Data extracts Block Start

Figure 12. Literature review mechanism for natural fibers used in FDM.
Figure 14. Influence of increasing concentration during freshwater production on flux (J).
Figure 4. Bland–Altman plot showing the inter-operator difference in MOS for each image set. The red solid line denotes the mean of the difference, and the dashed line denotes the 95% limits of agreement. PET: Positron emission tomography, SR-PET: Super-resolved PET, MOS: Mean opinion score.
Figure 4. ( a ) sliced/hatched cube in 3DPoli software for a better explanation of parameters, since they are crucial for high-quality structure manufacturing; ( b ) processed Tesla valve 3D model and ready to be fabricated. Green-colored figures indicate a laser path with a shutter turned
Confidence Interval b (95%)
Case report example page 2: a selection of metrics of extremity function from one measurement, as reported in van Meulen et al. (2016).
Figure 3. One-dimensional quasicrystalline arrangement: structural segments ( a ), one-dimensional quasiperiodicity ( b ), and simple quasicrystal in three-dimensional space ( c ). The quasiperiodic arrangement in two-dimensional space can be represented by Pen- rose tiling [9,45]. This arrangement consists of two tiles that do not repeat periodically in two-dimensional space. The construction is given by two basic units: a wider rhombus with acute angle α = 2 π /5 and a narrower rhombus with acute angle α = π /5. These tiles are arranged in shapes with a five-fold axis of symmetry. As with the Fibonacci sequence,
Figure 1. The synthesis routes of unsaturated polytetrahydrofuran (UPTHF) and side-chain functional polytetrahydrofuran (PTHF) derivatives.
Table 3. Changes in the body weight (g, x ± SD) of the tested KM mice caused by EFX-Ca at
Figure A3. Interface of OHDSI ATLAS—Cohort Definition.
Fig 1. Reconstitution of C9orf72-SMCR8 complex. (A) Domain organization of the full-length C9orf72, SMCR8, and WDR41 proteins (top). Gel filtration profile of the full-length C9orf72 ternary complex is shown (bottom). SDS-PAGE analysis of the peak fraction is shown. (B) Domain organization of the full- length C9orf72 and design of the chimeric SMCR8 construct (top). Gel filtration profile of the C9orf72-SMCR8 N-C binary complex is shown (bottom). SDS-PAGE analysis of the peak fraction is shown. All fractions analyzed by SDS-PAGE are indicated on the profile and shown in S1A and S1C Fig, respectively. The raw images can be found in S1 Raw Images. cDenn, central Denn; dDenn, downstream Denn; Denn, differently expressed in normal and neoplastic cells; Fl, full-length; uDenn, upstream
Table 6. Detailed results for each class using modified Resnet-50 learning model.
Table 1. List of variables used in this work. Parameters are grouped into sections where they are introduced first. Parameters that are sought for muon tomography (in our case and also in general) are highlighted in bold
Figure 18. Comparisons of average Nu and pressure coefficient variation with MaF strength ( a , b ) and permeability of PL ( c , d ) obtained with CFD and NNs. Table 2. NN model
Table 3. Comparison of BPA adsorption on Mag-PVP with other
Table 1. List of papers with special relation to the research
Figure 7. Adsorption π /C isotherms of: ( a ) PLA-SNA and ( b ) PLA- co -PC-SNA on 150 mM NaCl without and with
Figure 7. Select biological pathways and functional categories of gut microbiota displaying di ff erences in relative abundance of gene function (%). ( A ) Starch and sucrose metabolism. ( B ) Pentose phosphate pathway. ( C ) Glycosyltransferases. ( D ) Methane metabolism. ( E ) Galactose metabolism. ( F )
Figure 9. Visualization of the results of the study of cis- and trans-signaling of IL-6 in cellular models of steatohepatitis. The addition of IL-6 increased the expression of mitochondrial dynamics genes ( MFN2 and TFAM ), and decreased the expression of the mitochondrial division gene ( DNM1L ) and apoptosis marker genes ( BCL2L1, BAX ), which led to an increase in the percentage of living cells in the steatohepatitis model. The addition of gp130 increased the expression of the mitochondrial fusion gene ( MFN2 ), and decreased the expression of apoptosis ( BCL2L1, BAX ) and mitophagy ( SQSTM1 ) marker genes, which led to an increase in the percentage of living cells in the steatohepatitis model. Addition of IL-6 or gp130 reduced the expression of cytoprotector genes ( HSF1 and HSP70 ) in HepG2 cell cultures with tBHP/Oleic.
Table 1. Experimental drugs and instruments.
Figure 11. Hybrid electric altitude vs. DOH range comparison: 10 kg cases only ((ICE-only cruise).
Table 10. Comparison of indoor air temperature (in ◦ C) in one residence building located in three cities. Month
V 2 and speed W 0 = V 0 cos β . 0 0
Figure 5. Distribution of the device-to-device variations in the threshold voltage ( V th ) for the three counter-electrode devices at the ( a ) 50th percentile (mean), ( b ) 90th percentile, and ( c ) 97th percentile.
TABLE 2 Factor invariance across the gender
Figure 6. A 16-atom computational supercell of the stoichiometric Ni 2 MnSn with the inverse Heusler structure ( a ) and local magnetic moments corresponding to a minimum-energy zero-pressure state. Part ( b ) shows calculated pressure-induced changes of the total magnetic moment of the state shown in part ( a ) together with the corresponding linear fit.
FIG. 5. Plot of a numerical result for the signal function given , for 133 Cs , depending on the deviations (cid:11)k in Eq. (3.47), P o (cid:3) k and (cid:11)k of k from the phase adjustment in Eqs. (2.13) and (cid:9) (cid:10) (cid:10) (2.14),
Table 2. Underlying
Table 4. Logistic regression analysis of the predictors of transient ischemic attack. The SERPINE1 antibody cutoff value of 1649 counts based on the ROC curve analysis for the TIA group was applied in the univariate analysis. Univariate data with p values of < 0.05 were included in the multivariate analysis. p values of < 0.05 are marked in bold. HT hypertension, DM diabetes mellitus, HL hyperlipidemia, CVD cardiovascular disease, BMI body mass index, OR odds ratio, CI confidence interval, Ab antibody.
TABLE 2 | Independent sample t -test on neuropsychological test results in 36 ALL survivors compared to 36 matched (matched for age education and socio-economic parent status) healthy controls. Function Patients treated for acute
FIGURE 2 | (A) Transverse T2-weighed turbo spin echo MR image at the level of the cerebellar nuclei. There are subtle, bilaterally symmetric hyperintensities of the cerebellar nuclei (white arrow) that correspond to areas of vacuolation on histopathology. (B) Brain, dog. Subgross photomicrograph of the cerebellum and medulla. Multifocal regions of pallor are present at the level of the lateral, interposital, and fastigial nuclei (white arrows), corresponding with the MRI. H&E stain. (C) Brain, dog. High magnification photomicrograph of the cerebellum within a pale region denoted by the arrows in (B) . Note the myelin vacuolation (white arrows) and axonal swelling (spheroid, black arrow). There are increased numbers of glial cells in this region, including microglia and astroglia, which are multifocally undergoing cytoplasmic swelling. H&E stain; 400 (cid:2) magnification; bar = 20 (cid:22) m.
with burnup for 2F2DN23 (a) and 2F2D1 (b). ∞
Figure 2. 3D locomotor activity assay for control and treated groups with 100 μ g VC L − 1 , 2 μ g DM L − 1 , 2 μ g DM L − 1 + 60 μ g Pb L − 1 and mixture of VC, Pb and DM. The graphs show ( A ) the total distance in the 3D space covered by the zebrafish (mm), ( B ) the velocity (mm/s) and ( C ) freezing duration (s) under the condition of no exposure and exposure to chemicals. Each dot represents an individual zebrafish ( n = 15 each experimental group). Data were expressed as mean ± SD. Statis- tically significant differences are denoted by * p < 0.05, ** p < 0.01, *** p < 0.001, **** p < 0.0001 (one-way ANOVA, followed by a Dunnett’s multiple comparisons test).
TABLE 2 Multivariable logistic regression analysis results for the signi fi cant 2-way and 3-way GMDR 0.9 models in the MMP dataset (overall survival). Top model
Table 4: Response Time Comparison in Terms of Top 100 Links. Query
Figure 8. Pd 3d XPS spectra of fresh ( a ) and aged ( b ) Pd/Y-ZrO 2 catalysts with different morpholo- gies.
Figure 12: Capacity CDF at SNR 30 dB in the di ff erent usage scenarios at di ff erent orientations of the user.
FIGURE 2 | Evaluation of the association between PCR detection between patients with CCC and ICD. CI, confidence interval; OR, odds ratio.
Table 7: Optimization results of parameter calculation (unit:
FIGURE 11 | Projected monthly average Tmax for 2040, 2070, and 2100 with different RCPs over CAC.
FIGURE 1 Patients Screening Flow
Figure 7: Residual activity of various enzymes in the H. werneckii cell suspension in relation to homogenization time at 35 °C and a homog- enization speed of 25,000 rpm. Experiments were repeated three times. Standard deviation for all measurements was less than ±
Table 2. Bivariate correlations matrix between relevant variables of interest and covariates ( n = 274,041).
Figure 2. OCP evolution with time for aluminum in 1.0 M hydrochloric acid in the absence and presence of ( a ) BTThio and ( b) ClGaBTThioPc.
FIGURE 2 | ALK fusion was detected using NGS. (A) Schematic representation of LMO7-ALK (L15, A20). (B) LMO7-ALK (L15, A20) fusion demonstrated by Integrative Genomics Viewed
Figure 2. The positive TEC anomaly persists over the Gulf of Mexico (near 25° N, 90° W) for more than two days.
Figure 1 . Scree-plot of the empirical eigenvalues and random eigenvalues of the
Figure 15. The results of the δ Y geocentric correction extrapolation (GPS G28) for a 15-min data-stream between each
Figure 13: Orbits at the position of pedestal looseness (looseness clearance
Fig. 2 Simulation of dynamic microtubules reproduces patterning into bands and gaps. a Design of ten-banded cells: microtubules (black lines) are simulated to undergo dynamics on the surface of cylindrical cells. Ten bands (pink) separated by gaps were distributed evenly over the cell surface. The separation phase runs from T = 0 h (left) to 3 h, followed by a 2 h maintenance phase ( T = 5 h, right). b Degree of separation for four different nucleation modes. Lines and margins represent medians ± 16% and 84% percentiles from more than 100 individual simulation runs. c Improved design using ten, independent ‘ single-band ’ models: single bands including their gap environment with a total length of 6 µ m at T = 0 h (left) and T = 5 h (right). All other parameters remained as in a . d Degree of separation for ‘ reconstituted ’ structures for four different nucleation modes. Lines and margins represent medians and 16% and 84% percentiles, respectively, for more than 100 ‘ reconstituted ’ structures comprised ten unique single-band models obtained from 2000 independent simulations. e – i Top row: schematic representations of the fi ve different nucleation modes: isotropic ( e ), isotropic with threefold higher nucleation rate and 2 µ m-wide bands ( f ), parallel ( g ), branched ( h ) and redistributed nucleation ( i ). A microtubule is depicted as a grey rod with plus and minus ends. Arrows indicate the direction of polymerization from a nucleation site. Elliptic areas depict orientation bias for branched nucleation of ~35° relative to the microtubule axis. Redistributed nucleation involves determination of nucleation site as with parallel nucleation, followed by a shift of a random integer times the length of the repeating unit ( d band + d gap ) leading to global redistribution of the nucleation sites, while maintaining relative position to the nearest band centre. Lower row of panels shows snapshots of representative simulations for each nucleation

Data extracts Block End

## Activity
Every line that contains "between" should be copied out of the data.

## Answer box
FIGURE 2 | Evaluation of the association between PCR detection between patients with CCC and ICD. CI, confidence interval; OR, odds ratio.
Table 2. Bivariate correlations matrix between relevant variables of interest and covariates ( n = 274,041).
Figure 15. The results of the δ Y geocentric correction extrapolation (GPS G28) for a 15-min data-stream between each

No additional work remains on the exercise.